自然再興

自然再興

方針・考え方

インフロニアグループは、事業活動のあらゆる場面において自然資本の恩恵を受けると同時に、土地利用や資源調達、建設・運営・更新といったバリューチェーン全体を通じて、自然環境にインパクト(影響)を与えていることを認識しています。
こうした認識のもと、インフラに求められる安全性・機能性・耐久性を確保しながら、自然の機能を活かし、保全・回復につなげる取り組みを推進しています。
当社グループは、生物多様性の損失を抑制し、反転を目指す「ネイチャーポジティブの実現」を目指しています。2022年に採択された昆明・モントリオール生物多様性枠組み(GBF)が掲げる「2050年ビジョン(自然と共生する世界)」や2030年までのグローバル目標を踏まえ、カーボンニュートラルや資源循環の取り組みと連動した統合的なアプローチを採用しています。
具体的には、調達・設計・施工・運営・維持管理といった各段階において、自然への影響低減と価値創出の両立を図るとともに、自然環境が有する多様な機能を社会課題の解決に活用するグリーンインフラの展開を進めています。また、インフラのライフサイクル全体を通じて、自然資本への依存と影響を適切に把握し、自然との共生を考慮した事業活動の実践に取り組んでいます。

また、TNFD(自然関連財務情報タスクフォース)提言を踏まえ、自然関連の依存・影響・リスク・機会の把握と情報開示の充実を進めています。
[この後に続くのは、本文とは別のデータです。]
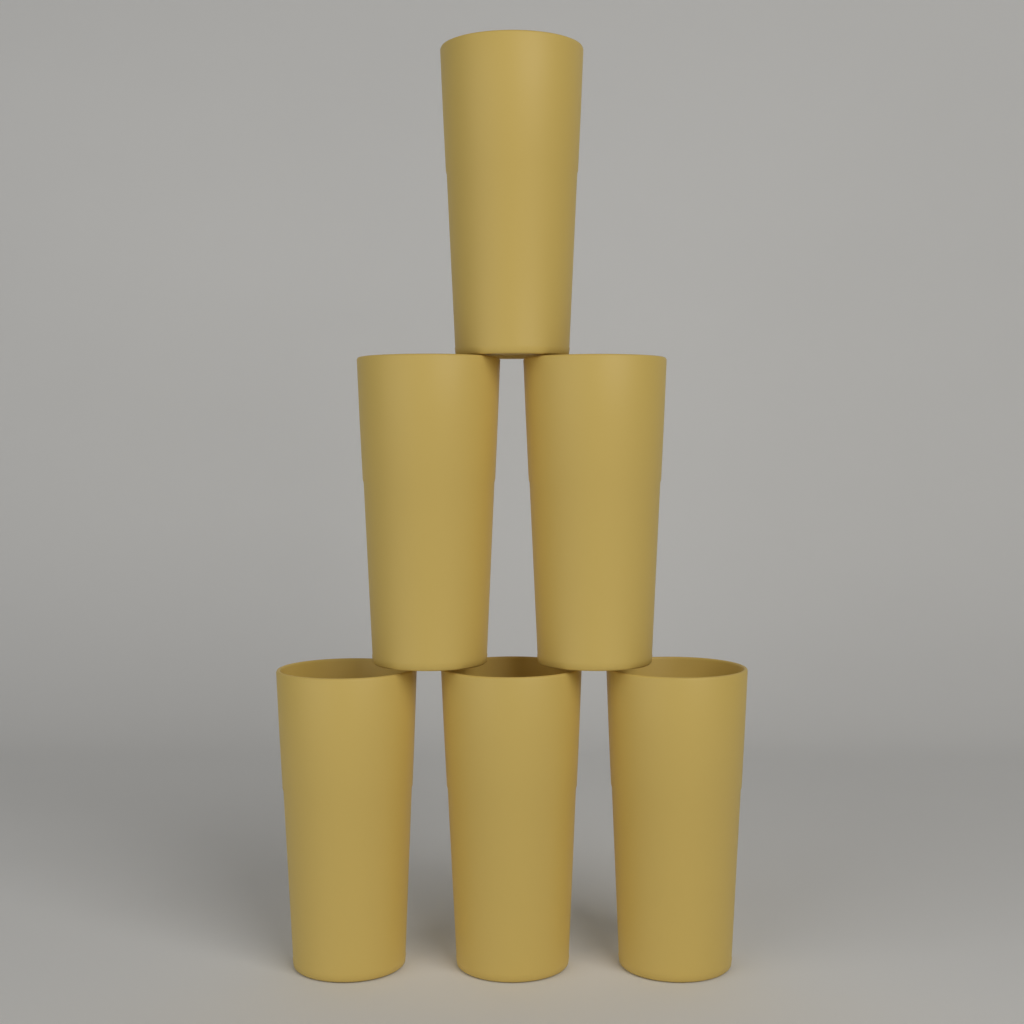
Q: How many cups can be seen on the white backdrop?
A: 6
主要事業会社における分析・評価結果を活用しながら、グループ全体で自然資本に関する理解を深め、経営への反映を図っていきます。
今後も、地域社会や自治体、研究機関、事業パートナーなどの多様なステークホルダーとの連携を通じて、自然と共生するインフラのあり方を実践的に探求し、地域の安全・安心と持続可能な社会の実現に貢献していきます。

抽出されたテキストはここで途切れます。